Harnessing this knowledge of rinderpest through “participatory surveillance” of outbreaks, combined with the animal health workers' delivery of vaccination, proved to be the most successful approach to monitoring and controlling the disease, according to the researchers.
“It effectively removed the disease from some of the hardest to reach areas, and most disease ridden communities,” said Mariner.

Adu Ojok, one of the pastoralists involved in the vaccination,attributes the success to having learnt the hard way how to deal with the disease. For the two decades he has practiced pastoralism he has lost over 200 cows, the majority through Rinderpest. “But we struggled with many cures and even the government appeared at times to have been overwhelmed by the constant outbreaks. We were also very disadvantaged since the vaccines that existed then were heat sensitive and before veterinarians could reach all pastoralists the vaccines would have lost potency since the heat here is unbearable,” said Ojok.
Years of trying to understand the disease saw them learn prevention measures, for example,when a cow is infected it had to be taken far into the forest, tied and left to die. “The disease is highly contagious and can spread to other livestock in a matter of minutes and wipe the whole herd. In 2010, in my village, we lost about 2000 cows in 3 days. It's that serious,” he said.
However, while livestock and those who depend on them for food, transportation and economic stability are now safe from one major calamity, with scientists now certain that the disease is no longer present in Africa, the pastoralists continue to be plagued by a number of other dangerous and debilitating diseases. like goat plague.

But it is now believed that the model of intervention used for rinderpest, of working with the pastoralists, may assist scientists in the road to eradication of other major diseases.

Rinderpest, known as "cattle plague" in English, is thought to have had its origin in the dense cattle herds of Central Eurasia more than two millennia ago and subsequently spread through warfare and trade to cattle in Europe, Asia and eventually Africa. Caused by a virus related to measles, rinderpest could infect cows, water buffalos and other cloven-hoofed animals, leading to a high fever, severe diarrhea, then dehydration and emaciation. The pathogen could kill 90 per cent of a herd, wiping out an entire farm’s livestock in just a matter of days.
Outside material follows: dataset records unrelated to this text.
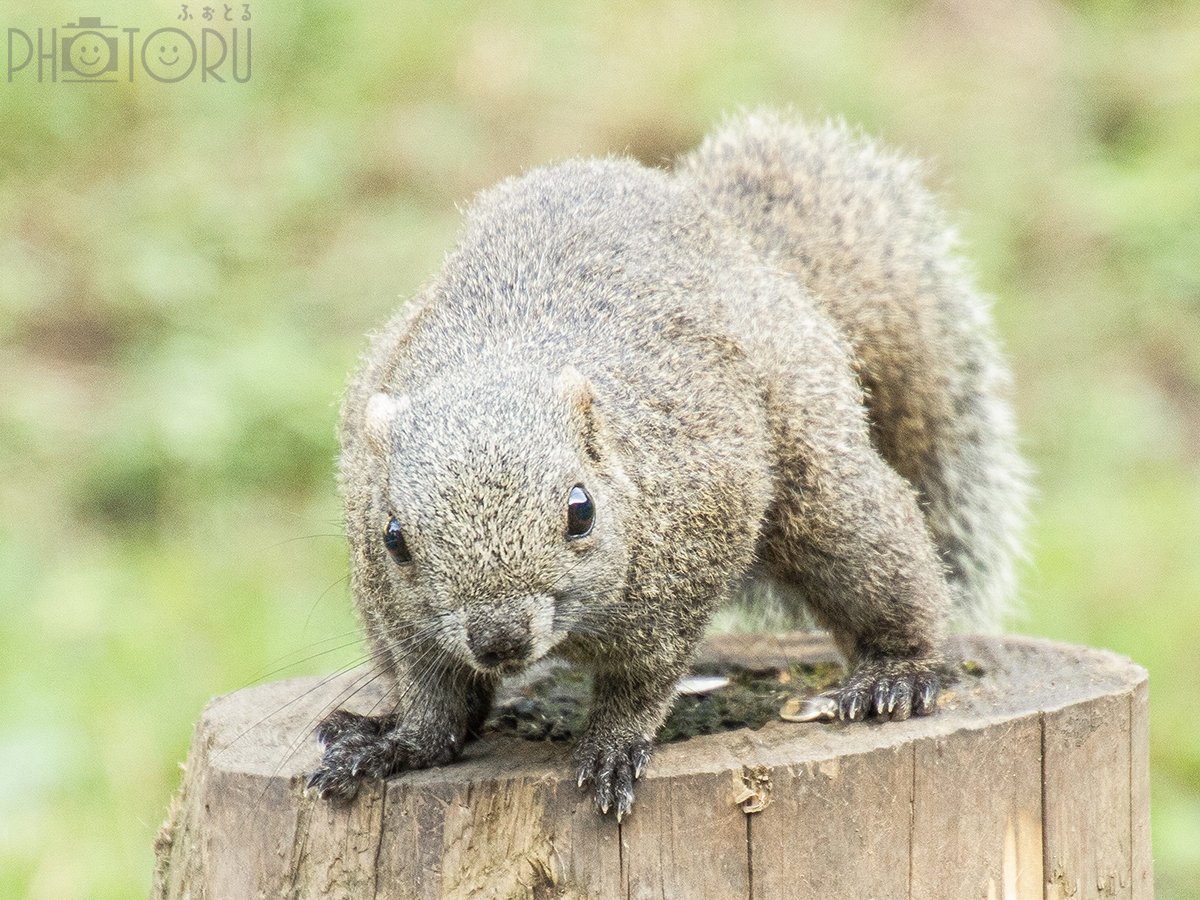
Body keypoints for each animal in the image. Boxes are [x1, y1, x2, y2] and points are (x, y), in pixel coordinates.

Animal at [304, 109, 1027, 820]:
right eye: (394, 537)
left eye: (580, 510)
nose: (500, 640)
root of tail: (740, 240)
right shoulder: (402, 613)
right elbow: (437, 698)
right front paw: (399, 745)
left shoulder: (688, 556)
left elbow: (644, 680)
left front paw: (613, 745)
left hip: (820, 472)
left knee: (882, 559)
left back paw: (895, 671)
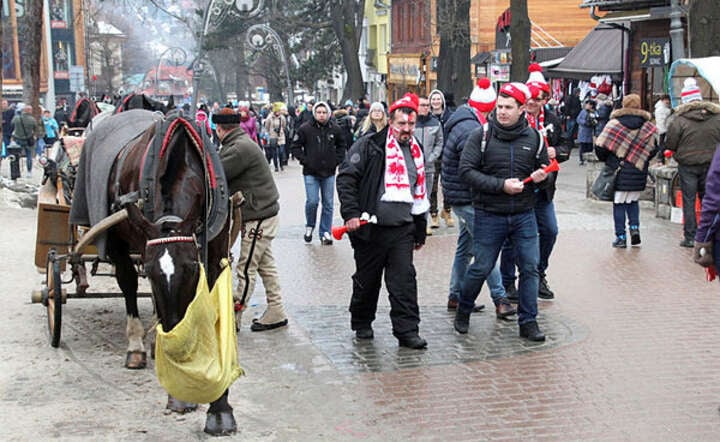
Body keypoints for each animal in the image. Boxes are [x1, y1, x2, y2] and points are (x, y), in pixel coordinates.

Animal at [70, 110, 233, 436]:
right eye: (149, 270)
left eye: (192, 268)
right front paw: (179, 387)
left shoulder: (214, 255)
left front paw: (219, 407)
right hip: (120, 241)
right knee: (129, 286)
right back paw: (138, 346)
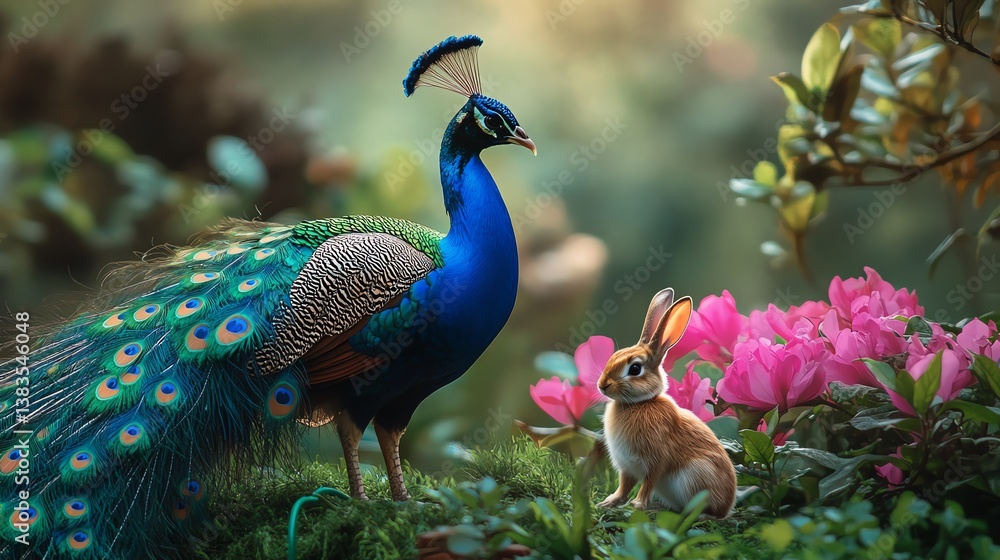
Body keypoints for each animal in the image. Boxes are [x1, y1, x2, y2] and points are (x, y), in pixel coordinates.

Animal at [596, 288, 736, 518]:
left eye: (634, 369)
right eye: (614, 356)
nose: (602, 385)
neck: (638, 403)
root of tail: (727, 506)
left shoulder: (656, 460)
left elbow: (648, 483)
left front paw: (638, 505)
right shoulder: (626, 467)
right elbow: (624, 486)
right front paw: (609, 502)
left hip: (696, 475)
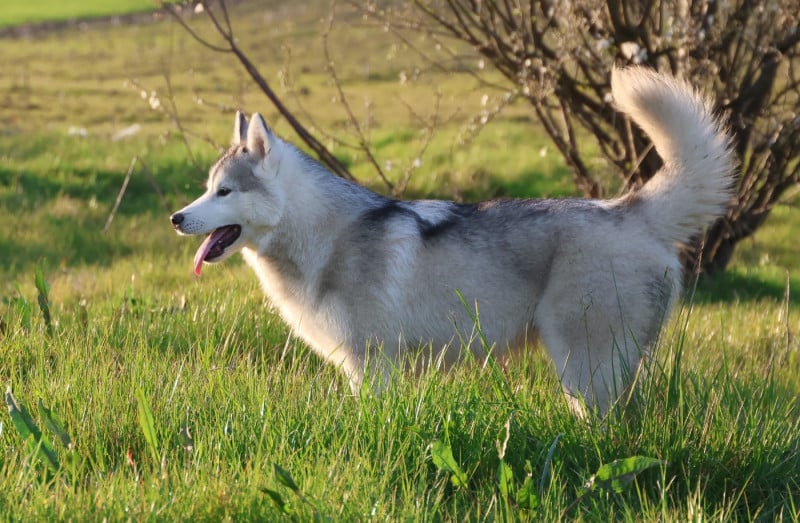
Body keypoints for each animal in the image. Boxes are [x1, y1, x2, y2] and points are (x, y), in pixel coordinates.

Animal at [170, 66, 735, 415]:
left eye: (224, 191)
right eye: (205, 187)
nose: (177, 218)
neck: (321, 236)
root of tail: (631, 210)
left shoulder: (372, 366)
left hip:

While rinderpest is not dangerous to human health, its impact on humanity has been significant. Its path of destruction has been linked to many history-changing events such as the fall of the Roman Empire,the French Revolution and famines throughout Africa since the 19th century. Indeed, nearly three-quarters of the rural poor and some one-third of the urban poor depend on livestock for their food,income, traction, manure or other services.

In Africa, livestock provides poor households with up to half their income and between 6 and 35 per cent of their protein consumption. The loss of a single milking animal can affect a family’s economic health,as well as depriving it of a primary source of nutrition.